動画編集ソフトの公式のYouTubeチャンネルがアップしている解説動画を参考にすると良いでしょう。
2)オンライン学習サイトで学習する
オンライン学習サイトで編集ソフトの使い方を学習する場合は、YouTubeと同様に動画を視聴することになります。サイトの利用は有料で、数千円から数万円ほどかかります。しかし、実績のあるプロフェッショナルから体系的に学ぶことができ、有料であるため信頼性も保証されています。
以下は、おすすめのオンライン学習サイトです。
【Udemy】
世界最大級のオンライン学習サイトです。初心者向けの講座が多く、セールで安くなっている場合があるので、初心者でも手の出しやすいサイトとなっています。
【デジハリオンライン】
3万円代で受講することができ、Adobe Creative Cloudが付属しています。実践的に学習したい方におすすめのサイトです。
3)本で動画編集スキルを身につける
編集ソフトの運営会社や映像クリエイターによっては、ソフトの操作方法やエフェクトについての解説本を出しています。手順ごとに説明がされていたり、すべての機能やエフェクトについての解説がされていたりするので、網羅的に学習することができます。その反面、自分が使いたい機能について調べるのに時間がかかってしまう場合があります。
本を読むほうが内容理解に繋がるという方や、細かい操作について知りたいという方におすすめです。
4)初心者でも簡単にプロ用の機能が使える「Video BRAIN」を利用する
自社で広告動画やYouTube動画を制作したいと思っているものの、動画制作や編集ソフトなどの学習コストをかけたくないと感じている方も多いのではないでしょうか。

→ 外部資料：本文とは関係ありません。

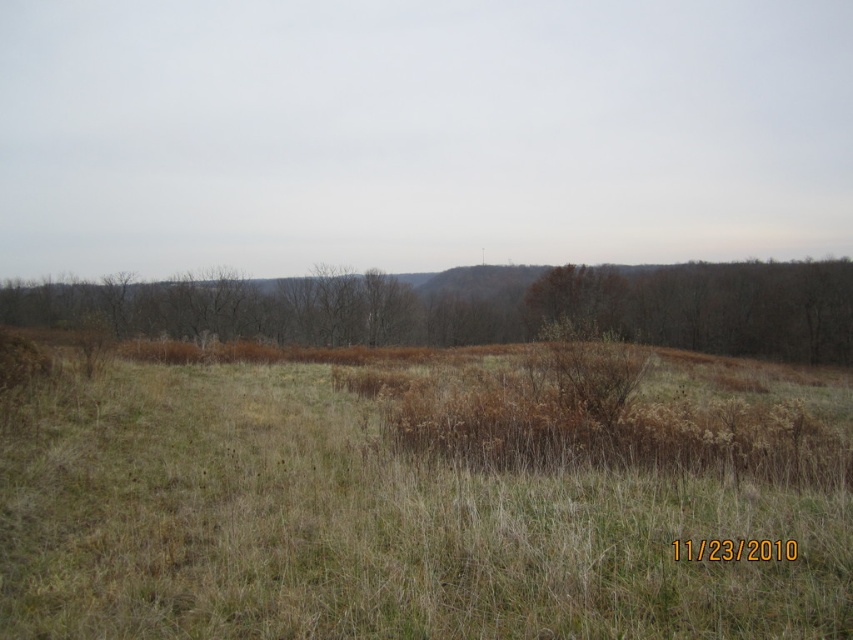
Based on the photo, you are a hiker trying to navigate through the dry grass at center and the brown textured shrub at center. Which one would you choose to walk over if you want to avoid stepping on something taller than your knees?

The dry grass at center has a lesser height compared to the brown textured shrub at center, so you should walk over the dry grass at center to avoid stepping on something taller than your knees.

You are a hiker trying to navigate through the dry grass at center and the brown textured shrub at center. Which direction should you go to avoid the shrub?

The dry grass at center is positioned on the right side of brown textured shrub at center, so you should go to the left to avoid the shrub.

動画制作ツール「Video BRAIN」は、本記事で紹介したようなテロップ挿入、BGM挿入などの編集スキルがない初心者の方でもほとんど学習コストをかけずにクオリティの高い動画が制作できるツールです。
AIの解析により、動画や音声の素材から、自動的にひな形制作やテロップの文字起こしをしてくれます。また、国内最大級のテンプレート・フリー素材数を誇っており、簡単に高品質の動画を作ることが可能です。
学習コストをかけずに、すぐにでもハイクオリティな動画制作に取りかかりたいという際には、「Video BRAIN」の導入を検討してみてはいかがでしょうか。
まとめ
映像編集スキルは、多少の学習コストがかかるものの、自社の動画を使った施策や個人的なスキルアップに繋がるものです。あれこれと試してみるのもよいですが、あまり学習に時間をかけ過ぎてしまうと、かえって施策の実現に時間を要してしまいます。自分に合った編集ソフトや学習法を見つけ、効率的に習得していきましょう。作りたい動画を制作するのに、どこまでのスキルが必要なのか、事前に見極めてから学習に取りかかりましょう。